→ Try it
I need only the number of lines in this data that contain the string "High".

== == ==

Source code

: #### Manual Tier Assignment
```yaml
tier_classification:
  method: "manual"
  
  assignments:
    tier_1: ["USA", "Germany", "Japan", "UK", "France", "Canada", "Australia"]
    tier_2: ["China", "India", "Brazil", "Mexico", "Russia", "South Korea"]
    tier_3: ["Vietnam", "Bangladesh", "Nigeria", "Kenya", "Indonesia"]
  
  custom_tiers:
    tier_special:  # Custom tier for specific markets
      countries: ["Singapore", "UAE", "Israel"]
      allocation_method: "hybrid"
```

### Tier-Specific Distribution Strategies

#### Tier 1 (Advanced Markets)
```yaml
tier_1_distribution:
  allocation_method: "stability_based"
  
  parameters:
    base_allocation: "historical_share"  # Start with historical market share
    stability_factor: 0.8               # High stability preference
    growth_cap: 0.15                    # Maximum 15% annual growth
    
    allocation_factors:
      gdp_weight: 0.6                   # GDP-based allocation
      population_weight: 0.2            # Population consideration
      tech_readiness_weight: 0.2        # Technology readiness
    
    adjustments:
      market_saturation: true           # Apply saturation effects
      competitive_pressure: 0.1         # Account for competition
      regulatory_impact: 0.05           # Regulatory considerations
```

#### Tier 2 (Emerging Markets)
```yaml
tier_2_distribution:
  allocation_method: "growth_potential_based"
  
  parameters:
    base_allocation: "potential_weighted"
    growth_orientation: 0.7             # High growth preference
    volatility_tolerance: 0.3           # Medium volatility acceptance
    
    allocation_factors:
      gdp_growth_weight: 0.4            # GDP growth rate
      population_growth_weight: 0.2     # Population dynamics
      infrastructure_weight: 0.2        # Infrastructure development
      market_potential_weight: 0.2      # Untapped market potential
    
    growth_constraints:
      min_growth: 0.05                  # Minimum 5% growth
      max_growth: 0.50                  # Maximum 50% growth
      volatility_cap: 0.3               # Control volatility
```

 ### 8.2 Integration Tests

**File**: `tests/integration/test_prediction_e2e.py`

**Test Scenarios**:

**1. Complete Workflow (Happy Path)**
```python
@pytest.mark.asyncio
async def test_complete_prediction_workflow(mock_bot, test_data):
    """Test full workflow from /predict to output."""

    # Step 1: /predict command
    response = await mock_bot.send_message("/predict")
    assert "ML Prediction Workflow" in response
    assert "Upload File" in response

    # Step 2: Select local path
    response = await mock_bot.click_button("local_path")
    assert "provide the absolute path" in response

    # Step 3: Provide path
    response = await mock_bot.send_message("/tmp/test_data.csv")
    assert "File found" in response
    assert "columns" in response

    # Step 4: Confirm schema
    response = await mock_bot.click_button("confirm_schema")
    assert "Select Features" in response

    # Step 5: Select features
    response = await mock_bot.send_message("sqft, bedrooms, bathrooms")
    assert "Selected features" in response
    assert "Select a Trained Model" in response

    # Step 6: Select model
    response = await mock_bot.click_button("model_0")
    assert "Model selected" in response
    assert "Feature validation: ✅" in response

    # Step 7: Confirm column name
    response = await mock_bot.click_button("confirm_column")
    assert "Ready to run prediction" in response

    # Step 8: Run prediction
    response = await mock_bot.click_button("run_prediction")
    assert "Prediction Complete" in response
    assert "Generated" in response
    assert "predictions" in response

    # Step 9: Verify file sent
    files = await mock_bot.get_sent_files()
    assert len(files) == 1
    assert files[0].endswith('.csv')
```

== == ==

→ Problem solution
2